→ **Required action**: Copy the material below word for word, from its start through the line that contains "unserer Startup Factory".
───
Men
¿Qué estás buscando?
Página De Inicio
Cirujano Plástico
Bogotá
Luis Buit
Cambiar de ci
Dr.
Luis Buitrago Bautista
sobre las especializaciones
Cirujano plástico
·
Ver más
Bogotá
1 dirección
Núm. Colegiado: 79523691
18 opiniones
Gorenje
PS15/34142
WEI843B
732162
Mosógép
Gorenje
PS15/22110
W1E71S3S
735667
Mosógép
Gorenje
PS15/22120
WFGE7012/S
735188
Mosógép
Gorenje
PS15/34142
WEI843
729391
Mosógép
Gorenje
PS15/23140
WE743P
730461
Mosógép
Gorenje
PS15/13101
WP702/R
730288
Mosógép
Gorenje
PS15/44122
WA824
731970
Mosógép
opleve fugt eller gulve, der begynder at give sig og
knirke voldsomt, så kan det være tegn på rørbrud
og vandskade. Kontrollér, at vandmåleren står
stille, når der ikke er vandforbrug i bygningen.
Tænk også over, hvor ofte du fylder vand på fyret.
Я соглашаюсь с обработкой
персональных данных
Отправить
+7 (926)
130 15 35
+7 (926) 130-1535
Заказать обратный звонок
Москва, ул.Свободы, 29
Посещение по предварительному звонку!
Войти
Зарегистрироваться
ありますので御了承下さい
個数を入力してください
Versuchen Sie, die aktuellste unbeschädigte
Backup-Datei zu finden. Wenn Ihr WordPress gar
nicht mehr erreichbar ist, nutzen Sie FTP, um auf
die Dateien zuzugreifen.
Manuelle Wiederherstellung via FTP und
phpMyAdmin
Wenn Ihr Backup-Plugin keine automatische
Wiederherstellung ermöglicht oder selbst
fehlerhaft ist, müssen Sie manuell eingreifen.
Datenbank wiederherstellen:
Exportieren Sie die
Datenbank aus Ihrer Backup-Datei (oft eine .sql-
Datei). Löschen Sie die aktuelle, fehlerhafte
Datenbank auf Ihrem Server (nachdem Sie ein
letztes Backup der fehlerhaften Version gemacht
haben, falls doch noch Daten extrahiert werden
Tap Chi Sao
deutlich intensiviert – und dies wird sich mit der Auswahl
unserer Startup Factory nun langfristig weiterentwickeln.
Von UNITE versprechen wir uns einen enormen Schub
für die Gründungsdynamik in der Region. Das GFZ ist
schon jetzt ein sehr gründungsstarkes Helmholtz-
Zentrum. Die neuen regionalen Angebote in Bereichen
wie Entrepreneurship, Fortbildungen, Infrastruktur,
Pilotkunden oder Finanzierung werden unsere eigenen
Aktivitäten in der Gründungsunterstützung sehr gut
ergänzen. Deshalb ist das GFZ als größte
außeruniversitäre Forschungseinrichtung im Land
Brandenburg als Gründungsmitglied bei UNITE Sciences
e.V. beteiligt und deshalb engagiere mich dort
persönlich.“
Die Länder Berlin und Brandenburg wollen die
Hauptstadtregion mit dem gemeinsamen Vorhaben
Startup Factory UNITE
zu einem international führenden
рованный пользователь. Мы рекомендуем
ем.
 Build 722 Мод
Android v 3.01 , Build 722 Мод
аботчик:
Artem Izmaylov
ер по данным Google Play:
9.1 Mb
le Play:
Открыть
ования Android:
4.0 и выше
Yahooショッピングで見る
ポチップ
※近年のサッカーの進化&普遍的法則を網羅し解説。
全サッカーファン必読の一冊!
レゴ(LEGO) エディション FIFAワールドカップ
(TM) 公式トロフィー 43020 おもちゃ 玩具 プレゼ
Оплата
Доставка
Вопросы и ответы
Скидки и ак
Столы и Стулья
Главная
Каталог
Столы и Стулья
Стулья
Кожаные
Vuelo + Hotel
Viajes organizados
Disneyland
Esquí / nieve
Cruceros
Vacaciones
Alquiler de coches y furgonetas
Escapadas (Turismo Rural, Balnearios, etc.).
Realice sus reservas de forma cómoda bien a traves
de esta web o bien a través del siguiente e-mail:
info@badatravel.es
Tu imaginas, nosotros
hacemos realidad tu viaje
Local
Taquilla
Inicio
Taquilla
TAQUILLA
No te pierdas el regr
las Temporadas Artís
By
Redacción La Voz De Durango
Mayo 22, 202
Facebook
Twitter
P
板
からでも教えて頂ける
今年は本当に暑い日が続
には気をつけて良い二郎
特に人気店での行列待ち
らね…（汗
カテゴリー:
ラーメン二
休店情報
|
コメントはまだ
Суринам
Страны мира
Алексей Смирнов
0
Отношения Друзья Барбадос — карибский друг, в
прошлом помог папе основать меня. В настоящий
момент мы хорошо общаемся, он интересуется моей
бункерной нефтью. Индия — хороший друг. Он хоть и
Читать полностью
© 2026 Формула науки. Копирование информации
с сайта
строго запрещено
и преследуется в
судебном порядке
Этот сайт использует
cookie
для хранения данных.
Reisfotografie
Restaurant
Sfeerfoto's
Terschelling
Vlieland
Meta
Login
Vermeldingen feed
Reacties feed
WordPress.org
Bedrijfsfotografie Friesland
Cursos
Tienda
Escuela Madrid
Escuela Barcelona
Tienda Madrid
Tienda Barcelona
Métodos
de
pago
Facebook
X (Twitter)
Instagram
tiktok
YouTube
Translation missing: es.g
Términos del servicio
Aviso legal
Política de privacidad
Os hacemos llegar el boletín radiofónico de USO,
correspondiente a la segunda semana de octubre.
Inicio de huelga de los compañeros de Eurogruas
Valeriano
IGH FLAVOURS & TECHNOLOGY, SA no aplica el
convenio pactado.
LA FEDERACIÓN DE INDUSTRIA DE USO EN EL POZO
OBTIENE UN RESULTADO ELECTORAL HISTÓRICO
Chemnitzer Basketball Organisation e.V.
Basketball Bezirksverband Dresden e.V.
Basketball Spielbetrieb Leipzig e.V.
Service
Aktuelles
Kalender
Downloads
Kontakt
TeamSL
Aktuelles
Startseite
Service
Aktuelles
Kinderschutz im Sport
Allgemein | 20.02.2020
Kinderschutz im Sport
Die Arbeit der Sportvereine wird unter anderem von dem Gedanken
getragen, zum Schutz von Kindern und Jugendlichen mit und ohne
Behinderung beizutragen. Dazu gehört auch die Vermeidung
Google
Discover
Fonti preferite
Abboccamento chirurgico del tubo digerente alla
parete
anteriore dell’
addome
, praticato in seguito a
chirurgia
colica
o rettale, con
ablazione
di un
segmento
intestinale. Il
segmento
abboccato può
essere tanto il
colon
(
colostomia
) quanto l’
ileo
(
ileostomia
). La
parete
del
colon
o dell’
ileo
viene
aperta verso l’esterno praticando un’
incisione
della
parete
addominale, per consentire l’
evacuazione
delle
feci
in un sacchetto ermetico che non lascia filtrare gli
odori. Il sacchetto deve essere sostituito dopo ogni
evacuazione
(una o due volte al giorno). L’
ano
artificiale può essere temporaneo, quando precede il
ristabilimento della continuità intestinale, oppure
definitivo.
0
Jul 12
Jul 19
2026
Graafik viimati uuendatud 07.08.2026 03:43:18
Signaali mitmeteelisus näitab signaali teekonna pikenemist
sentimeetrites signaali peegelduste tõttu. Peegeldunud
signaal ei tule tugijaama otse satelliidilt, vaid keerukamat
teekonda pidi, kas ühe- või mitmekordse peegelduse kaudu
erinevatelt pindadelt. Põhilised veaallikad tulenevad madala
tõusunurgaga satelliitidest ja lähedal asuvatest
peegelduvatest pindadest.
───
→ **Exercise output**:
Men
¿Qué estás buscando?
Página De Inicio
Cirujano Plástico
Bogotá
Luis Buit
Cambiar de ci
Dr.
Luis Buitrago Bautista
sobre las especializaciones
Cirujano plástico
·
Ver más
Bogotá
1 dirección
Núm. Colegiado: 79523691
18 opiniones
Gorenje
PS15/34142
WEI843B
732162
Mosógép
Gorenje
PS15/22110
W1E71S3S
735667
Mosógép
Gorenje
PS15/22120
WFGE7012/S
735188
Mosógép
Gorenje
PS15/34142
WEI843
729391
Mosógép
Gorenje
PS15/23140
WE743P
730461
Mosógép
Gorenje
PS15/13101
WP702/R
730288
Mosógép
Gorenje
PS15/44122
WA824
731970
Mosógép
opleve fugt eller gulve, der begynder at give sig og
knirke voldsomt, så kan det være tegn på rørbrud
og vandskade. Kontrollér, at vandmåleren står
stille, når der ikke er vandforbrug i bygningen.
Tænk også over, hvor ofte du fylder vand på fyret.
Я соглашаюсь с обработкой
персональных данных
Отправить
+7 (926)
130 15 35
+7 (926) 130-1535
Заказать обратный звонок
Москва, ул.Свободы, 29
Посещение по предварительному звонку!
Войти
Зарегистрироваться
ありますので御了承下さい
個数を入力してください
Versuchen Sie, die aktuellste unbeschädigte
Backup-Datei zu finden. Wenn Ihr WordPress gar
nicht mehr erreichbar ist, nutzen Sie FTP, um auf
die Dateien zuzugreifen.
Manuelle Wiederherstellung via FTP und
phpMyAdmin
Wenn Ihr Backup-Plugin keine automatische
Wiederherstellung ermöglicht oder selbst
fehlerhaft ist, müssen Sie manuell eingreifen.
Datenbank wiederherstellen:
Exportieren Sie die
Datenbank aus Ihrer Backup-Datei (oft eine .sql-
Datei). Löschen Sie die aktuelle, fehlerhafte
Datenbank auf Ihrem Server (nachdem Sie ein
letztes Backup der fehlerhaften Version gemacht
haben, falls doch noch Daten extrahiert werden
Tap Chi Sao
deutlich intensiviert – und dies wird sich mit der Auswahl
unserer Startup Factory nun langfristig weiterentwickeln.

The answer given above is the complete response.